Course Description
Discrete Mathematics for Computer Science, I&C SCI 6D
Covers essential tools from discrete mathematics used in computer science with an emphasis on the process of abstracting computational problems and analyzing them mathematically. Topics include mathematical induction, combinatorics, and recurrence relations.
Key Information
Credit: 4 quarter units /
2.67 semester units credit
UC Irvine, Information and Computer Science
Course Credit:
Upon successful completion, all online courses offered through cross-enrollment provide UC unit credit. Some courses are approved for GE, major preparation and/or, major credit or can be used as a substitute for a course at your campus.If "unit credit" is listed by your campus, consult your department, academic adviser or Student Affairs division to inquire about the petition process for more than unit credit for the course.
UC Berkeley:
Unit Credit
UC Davis:
Unit Credit
UC Irvine:
General Education: Vb - Formal Reasoning
UC Los Angeles:
Unit Credit
UC Merced:
Unit Credit (see your Academic Advisor)
UC Riverside:
Course Equivalence: UCR CS 11/MATH 11 - Intro to Discrete Structures
UC San Diego:
General Education: TMC 1 course toward lower division disciplinary breadth if noncontiguous to major; ERC - 1 quantitative/formal skills; Warren - Formal Skills; May be counted depending on major/PofC, Transfer students may use for UD GE depending on major, Seventh - 1 course towards Alternatives - Quantitative Reasoning; Muir: 1 course in Natural Sciences theme in "Math and Statistics"
UC San Francisco:
Unit Credit
UC Santa Barbara:
Course Equivalence: Likely equivalent to CMPSC 40 after petition
General Education: Possible Area C and/or Quantitative Relationships after petition
UC Santa Cruz:
General Education: MF
Prerequisites
I&C SCI 6B
More About The Course
Topics Covered:
Induction and Recursion: sequences, summations, regular and strong inductive proofs, recursive algorithms and analysis, solving linear homogeneous recurrence relations.

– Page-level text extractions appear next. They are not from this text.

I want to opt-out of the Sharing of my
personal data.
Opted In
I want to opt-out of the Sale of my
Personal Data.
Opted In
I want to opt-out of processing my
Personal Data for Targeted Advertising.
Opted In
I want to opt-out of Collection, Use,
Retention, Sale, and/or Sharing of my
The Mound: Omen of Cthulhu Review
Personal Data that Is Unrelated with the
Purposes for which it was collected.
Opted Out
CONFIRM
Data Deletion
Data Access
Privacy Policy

Number theory: modular arithmetic, prime factorizations, Euclid's algorithm, number representatino, fast exponentiation, the RSA cyrptosystem.
Combinatorics: sum product, and bijection rules, permutations, combinations, counting by complement, the inclusion-exclusion principle, permutations with repetitions, counting multisets, generating permutations and combinations, binomial coefficients and combinatorial identities.